What needs to be done:
Your copy starts at the line containing "the wooden post at (660,414): 18.88" and ends at the last line of the material below. Reproduce those lines exactly, with no pictures.

Records provided:
= = = =
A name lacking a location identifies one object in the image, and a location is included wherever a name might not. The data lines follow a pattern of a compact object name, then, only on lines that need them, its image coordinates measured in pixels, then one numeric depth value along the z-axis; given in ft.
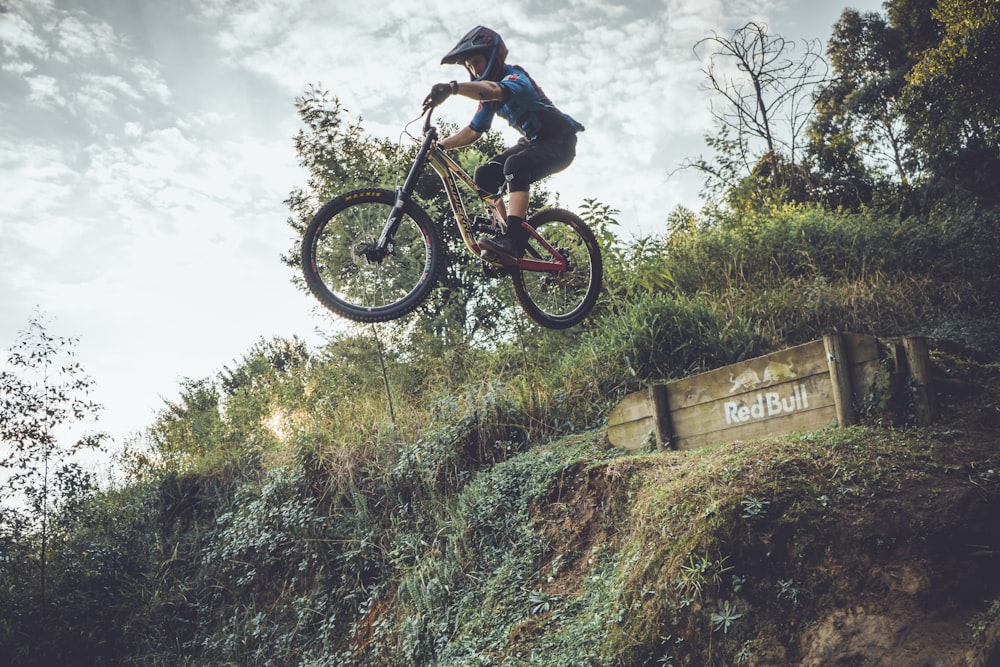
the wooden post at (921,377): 14.93
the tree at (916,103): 35.24
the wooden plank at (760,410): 16.02
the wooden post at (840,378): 15.34
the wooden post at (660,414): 18.88
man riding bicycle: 12.03
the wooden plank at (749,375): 15.98
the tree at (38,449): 26.76
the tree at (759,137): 39.70
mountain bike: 12.25
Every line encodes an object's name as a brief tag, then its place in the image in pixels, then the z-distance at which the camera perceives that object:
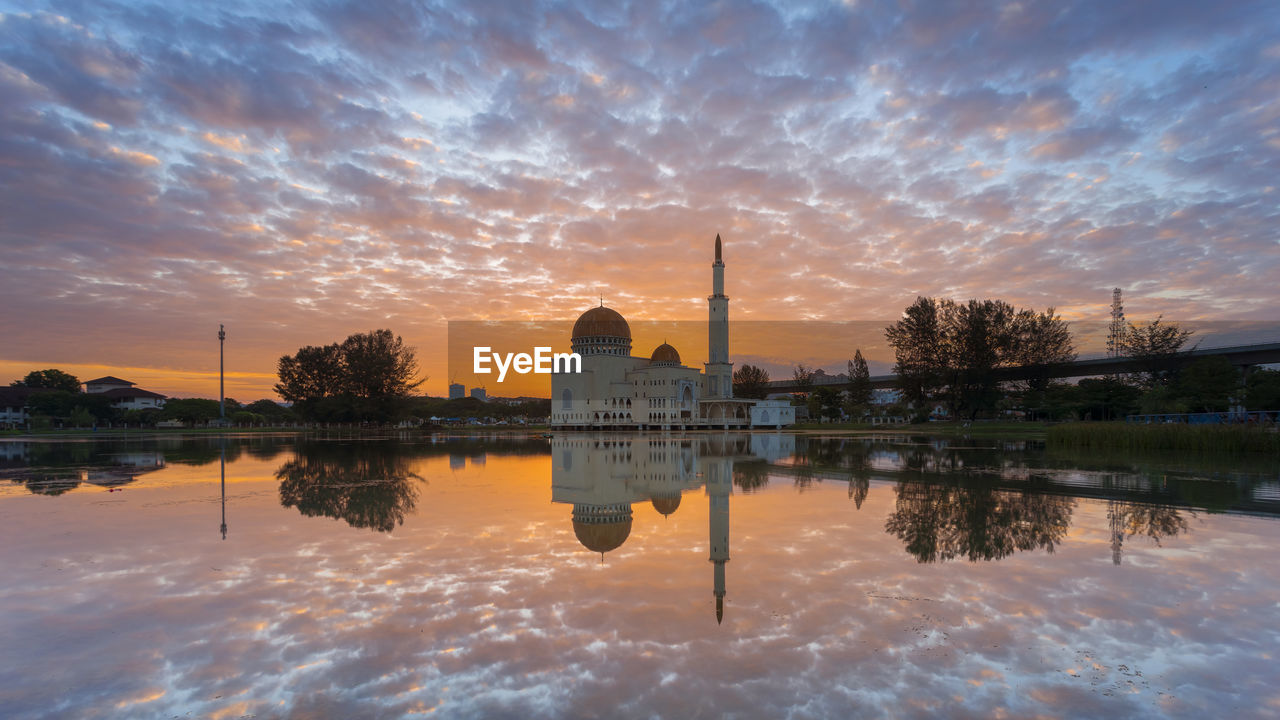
= = = =
Written answer:
the wooden post at (660,414): 18.88
man riding bicycle: 12.03
the wooden plank at (749,375): 15.98
the tree at (38,449): 26.76
the tree at (759,137): 39.70
mountain bike: 12.25
Every line encodes an object's name as a brief tag, then its place in the image in pixels, then the z-distance at which the camera perceives that object:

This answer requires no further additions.